I think (hope) the comment in the book about how long the filling keeps is the clue that lets us know we are making more than enough for just one recipe. I probably used about half of the filling for twelve 3 ounce rolls. I dumped the filling into a big bowl and then just pressed the tops into it gently and set them onion side up to finish proofing on a parchment lined cookie sheet. I forgot all about making the depression in the middle but it doesn't seem to have hurt them. My sister made another batch of the same recipe and used her leftover onion filling to make two lovely loaves of onion scented bread.
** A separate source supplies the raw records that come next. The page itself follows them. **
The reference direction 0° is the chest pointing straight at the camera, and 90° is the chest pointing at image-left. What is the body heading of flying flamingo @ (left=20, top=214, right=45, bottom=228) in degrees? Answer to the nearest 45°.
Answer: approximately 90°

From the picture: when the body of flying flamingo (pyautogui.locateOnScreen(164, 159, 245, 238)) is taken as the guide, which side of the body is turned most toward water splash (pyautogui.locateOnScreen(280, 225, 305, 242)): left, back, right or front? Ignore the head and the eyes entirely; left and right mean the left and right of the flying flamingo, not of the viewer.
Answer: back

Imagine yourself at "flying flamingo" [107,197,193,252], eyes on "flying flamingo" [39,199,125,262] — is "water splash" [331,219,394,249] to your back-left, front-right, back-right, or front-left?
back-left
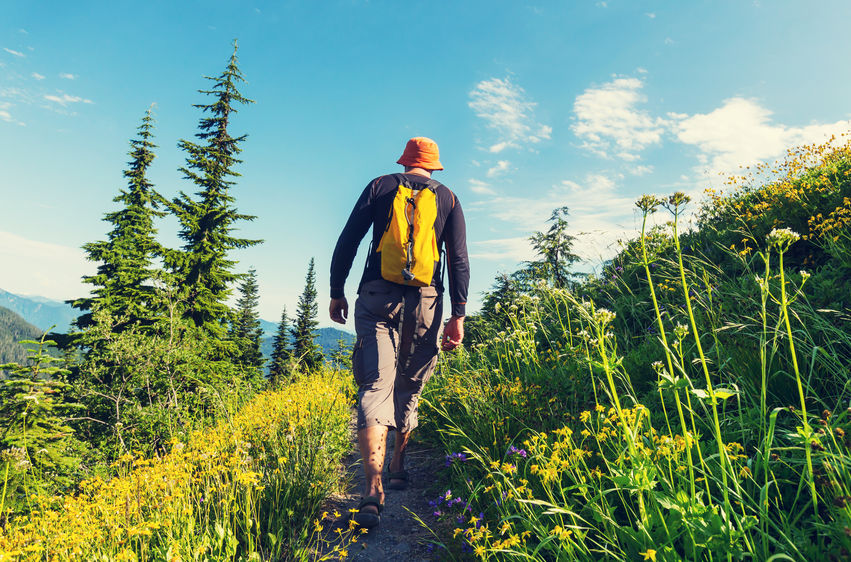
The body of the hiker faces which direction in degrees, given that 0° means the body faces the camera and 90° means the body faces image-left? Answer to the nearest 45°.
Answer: approximately 180°

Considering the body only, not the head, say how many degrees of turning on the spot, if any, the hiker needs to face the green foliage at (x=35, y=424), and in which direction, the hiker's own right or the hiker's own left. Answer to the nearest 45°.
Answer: approximately 45° to the hiker's own left

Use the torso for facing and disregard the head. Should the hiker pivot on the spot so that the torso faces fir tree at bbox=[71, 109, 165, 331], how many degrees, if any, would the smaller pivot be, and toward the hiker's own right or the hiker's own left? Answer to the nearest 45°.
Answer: approximately 45° to the hiker's own left
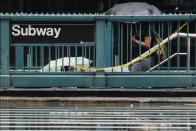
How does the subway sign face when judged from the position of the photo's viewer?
facing the viewer
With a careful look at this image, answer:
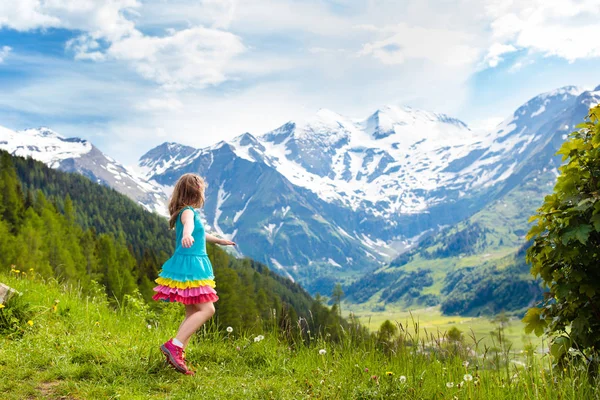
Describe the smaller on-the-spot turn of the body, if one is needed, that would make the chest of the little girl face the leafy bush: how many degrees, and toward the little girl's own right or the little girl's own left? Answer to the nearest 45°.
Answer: approximately 45° to the little girl's own right
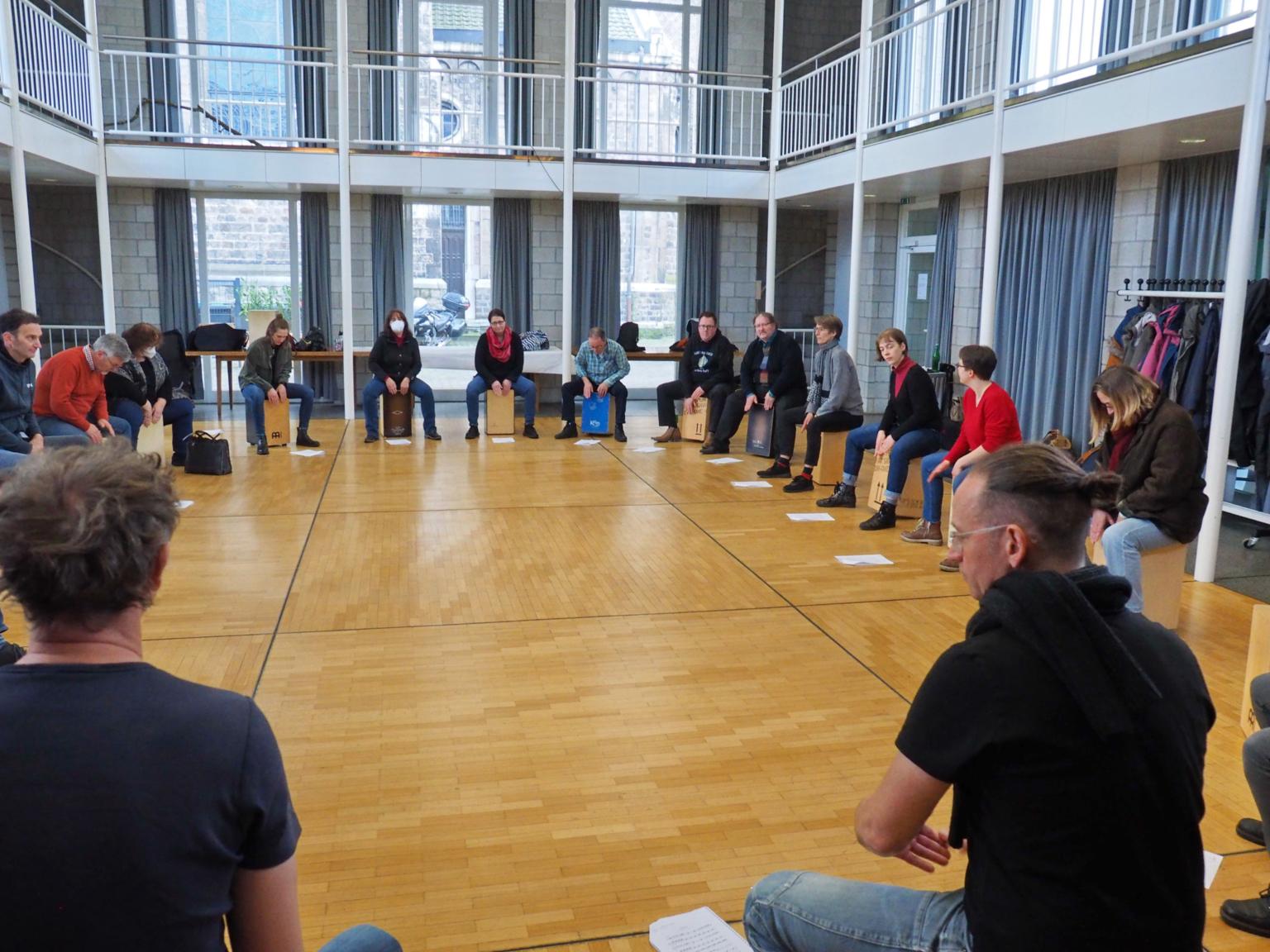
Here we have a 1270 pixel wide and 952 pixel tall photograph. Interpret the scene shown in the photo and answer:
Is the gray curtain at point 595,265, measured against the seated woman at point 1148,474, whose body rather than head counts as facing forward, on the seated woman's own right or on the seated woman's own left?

Thank you again Norm for sharing this recipe. I now see why it has been one of favorites on TFL.

noonesperfect's picture
noonesperfect

I spread some of the filling out, pushed rolls onto that filling until there wasn't enough filling on the paper to result in good coverage on the rolls, added more filling to the paper, pressed more rolls into the filling, repeated as needed.  I agree the instructions were not clear, but this method worked for me.

 

brad

joyfulbaker's picture
joyfulbaker

That's what I did (it was 1/4, not 1/2 as I thought--late at night), and, as noonesperfect noted, I added more as needed.  I made half the filling in the recipe, but it was enough for nine rolls.  I agree that wasn't clear in the instructions and took a little deductive thinking.